S. [166]. Zwischen Itaque und Deus ist ut ausgefallen. Ph. Melanthonis opera, Halis Saxonum 1843, XI, 350.

S. [170]. Vgl. Savignys Gegenäußerung über die Bedeutung der Rechtsgeschichte S. [206], [207].

S. [170]. Die Sätze Thibauts von der Rechtsgeschichte bis zu den »zehn geistvollen Vorlesungen« dienten dem Hegelianer und erbitterten Gegner Savignys Eduard Gans, Professor der Rechte in Berlin, als Motto zu seinem »Erbrecht in weltgeschichtlicher Entwicklung«, 4 Bde., Berlin, Stuttgart und Tübingen 1824 bis 1835.

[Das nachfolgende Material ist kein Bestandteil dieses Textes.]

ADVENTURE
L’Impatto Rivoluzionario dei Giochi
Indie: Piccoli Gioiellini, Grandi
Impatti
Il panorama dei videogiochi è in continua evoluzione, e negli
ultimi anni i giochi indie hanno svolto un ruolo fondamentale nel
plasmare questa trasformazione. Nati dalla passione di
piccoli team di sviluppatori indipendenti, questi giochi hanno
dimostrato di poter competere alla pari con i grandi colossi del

S. [185]. Von den damals erschienenen anonymen Schriften sei noch erwähnt »Blicke auf die juristische Praxis in Beziehung auf das künftige Gesetzbuch für Deutschland«, 1817 (für Thibaut). Hingewiesen sei auch noch auf Unterholzners Vorrede zu seinem »Entwurf zu einem Lehrgebäude des bei den Römern geltenden bürgerlichen Rechts«, Breslau 1817 (gegen die Kodifikation für Savigny).

S. [195]. Feuerbach schreibt Thiebaut statt Thibaut. In seinen Kleinen Schriften vermischten Inhalts bemerkt er, daß das Thema seines Aufsatzes später am vollständigsten erörtert wurde von Meijer de la Codification en général, et de celle de l'Angleterre en particulier. Amsterdam 1830.

S. [198]. Mutter Carmenta, die Weissagegöttin, bei Dichtern Künderin von Roms Größe.

S. [202]. Unter dem »ausgezeichneten Rechtsgelehrten« ist natürlich Thibaut zu verstehen.

S. [206]. Wegen Thibauts Abhandlungen in den Heidelbergischen Jahrbüchern s. S. [32].

S. [221]. Mit dem Zitat aus der Jenaischen Literatur-Zeitung 1814 ist die S. [191] erwähnte Rezension des Schmid'schen Buches Deutschlands Wiedergeburt gemeint.